Service at Home and Abroad
Cuong earned degrees in theology and art at Walla Walla College and Andrews University. After completing his Master of Divinity degree at Andrews University, he returned to Oregon to serve as pastor of his own Vietnamese church in Portland, a position he has held for 22 years. In 2015 he wrote his dissertation for a Doctorate of Ministry in preaching.
“Of special value to me are the seven years I spent doing prison ministry in a maximum-security penitentiary. Those weekly visits and Bible studies inspired my love for Jesus and added new depth to my preaching, my writing, and my art.”
In 2010 the country of Vietnam gave Pastor Cuong permission to hold a seven-sermon evangelistic series in old Saigon, the first Adventist public evangelism since the end of the war. He preached several more series during the next several years, and in 2023, universities in Hue and Saigon invited him to give lectures to the art students. The pavilions were packed full, with students, professors, and administrators in attendance. Everyone stayed longer than expected, and the faculty was pleased.

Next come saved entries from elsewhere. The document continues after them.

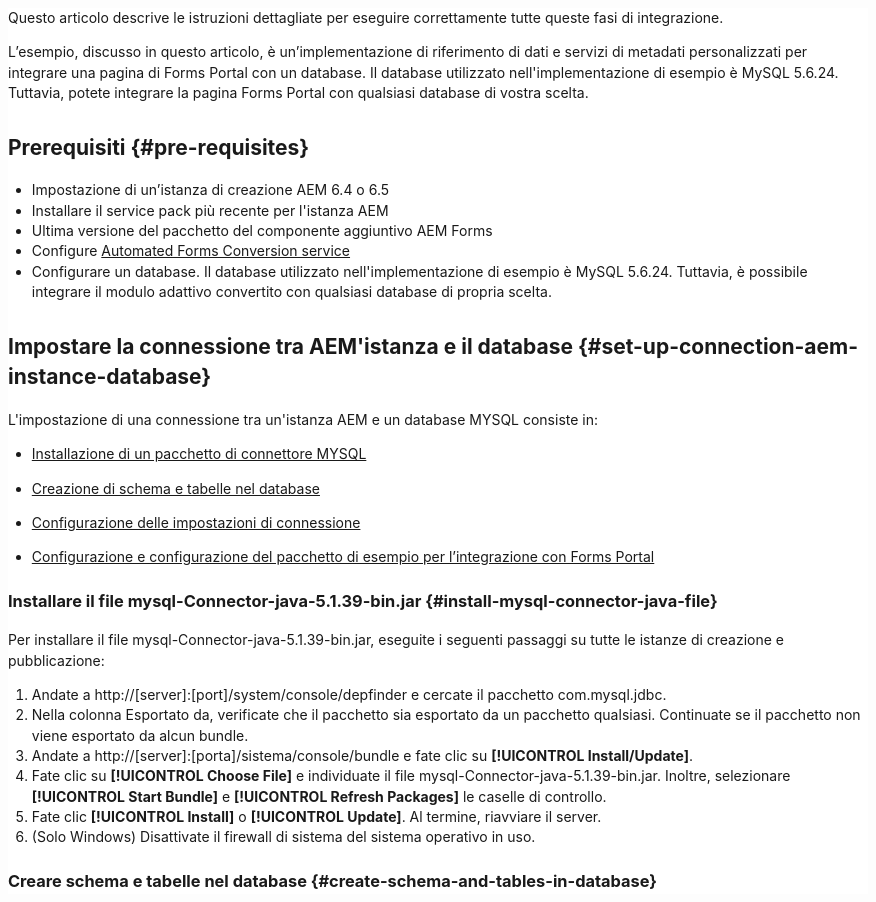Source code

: Questo articolo descrive le istruzioni dettagliate per eseguire correttamente tutte queste fasi di integrazione.

L’esempio, discusso in questo articolo, è un’implementazione di riferimento di dati e servizi di metadati personalizzati per integrare una pagina di Forms Portal con un database. Il database utilizzato nell&#39;implementazione di esempio è MySQL 5.6.24. Tuttavia, potete integrare la pagina Forms Portal con qualsiasi database di vostra scelta.

## Prerequisiti {#pre-requisites}

* Impostazione di un’istanza di creazione AEM 6.4 o 6.5
* Installare il service pack [](https://helpx.adobe.com/it/experience-manager/aem-releases-updates.html) più recente per l&#39;istanza AEM
* Ultima versione del pacchetto  del componente aggiuntivo AEM Forms
* Configure [Automated Forms Conversion service](configure-service.md)
* Configurare un database. Il database utilizzato nell&#39;implementazione di esempio è MySQL 5.6.24. Tuttavia, è possibile integrare il modulo adattivo convertito con qualsiasi database di propria scelta.

## Impostare la connessione tra AEM&#39;istanza e il database {#set-up-connection-aem-instance-database}

L&#39;impostazione di una connessione tra un&#39;istanza AEM e un database MYSQL consiste in:

* [Installazione di un pacchetto di connettore MYSQL](#install-mysql-connector-java-file)

* [Creazione di schema e tabelle nel database](#create-schema-and-tables-in-database)

* [Configurazione delle impostazioni di connessione](#configure-connection-between-aem-instance-and-database)

* [Configurazione e configurazione del pacchetto di esempio per l’integrazione con Forms Portal](#set-up-and-configure-sample)

### Installare il file mysql-Connector-java-5.1.39-bin.jar {#install-mysql-connector-java-file}

Per installare il file mysql-Connector-java-5.1.39-bin.jar, eseguite i seguenti passaggi su tutte le istanze di creazione e pubblicazione:

1. Andate a http://[server]:[port]/system/console/depfinder e cercate il pacchetto com.mysql.jdbc.
1. Nella colonna Esportato da, verificate che il pacchetto sia esportato da un pacchetto qualsiasi. Continuate se il pacchetto non viene esportato da alcun bundle.
1. Andate a http://[server]:[porta]/sistema/console/bundle e fate clic su **[!UICONTROL Install/Update]**.
1. Fate clic su **[!UICONTROL Choose File]** e individuate il file mysql-Connector-java-5.1.39-bin.jar. Inoltre, selezionare **[!UICONTROL Start Bundle]** e **[!UICONTROL Refresh Packages]** le caselle di controllo.
1. Fate clic **[!UICONTROL Install]** o **[!UICONTROL Update]**. Al termine, riavviare il server.
1. (Solo Windows) Disattivate il firewall di sistema del sistema operativo in uso.

### Creare schema e tabelle nel database {#create-schema-and-tables-in-database}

“The university president in Hue has told other universities about our experience together, and now I have been invited to give professional lectures at five universities in my home country. They are also asking that I do an art show while I am there.”
Pastor Ngo’s ministry includes four weekly Zoom programs that have more than 1,000 subscribers from around the world participating each week. His classes are often about the beauty of God’s seven days of Creation, teaching students how to use art therapy to help heal hearts and guide listeners to follow God’s map to wholeness.
“I teach about how you can have freedom in your heart, freedom from your conscience, freedom to become whole and to thrive. The people are eager to learn, and crowds follow me to talk about my art and to hear more of God’s message.”
The carefully painted details in Pastor Cuong’s portraits tell stories, revealing truths about the person’s choices, challenges, and hopes. Look deeply into the eyes, and you will see God’s transforming love.
“I am very optimistic about life today, despite all the troubles in the world,” Pastor Cuong says. “I see life as beautiful. Whenever I feel discouraged, I walk into God’s nature, and there He heals me. It’s as if the flowers, grass, and birds all speak His love to me. That gives me hope and makes me whole again.”
“I want to go to heaven.” Pastor Ngo leans back in his chair beside his paints and brushes for a moment, allowing his mind to travel far away. “But while I’m here, I want to care for my brothers and sisters around the world, to help them see the beauty that God has placed all around them. Seeing that beauty will help them see how God is also growing His wholeness within them.”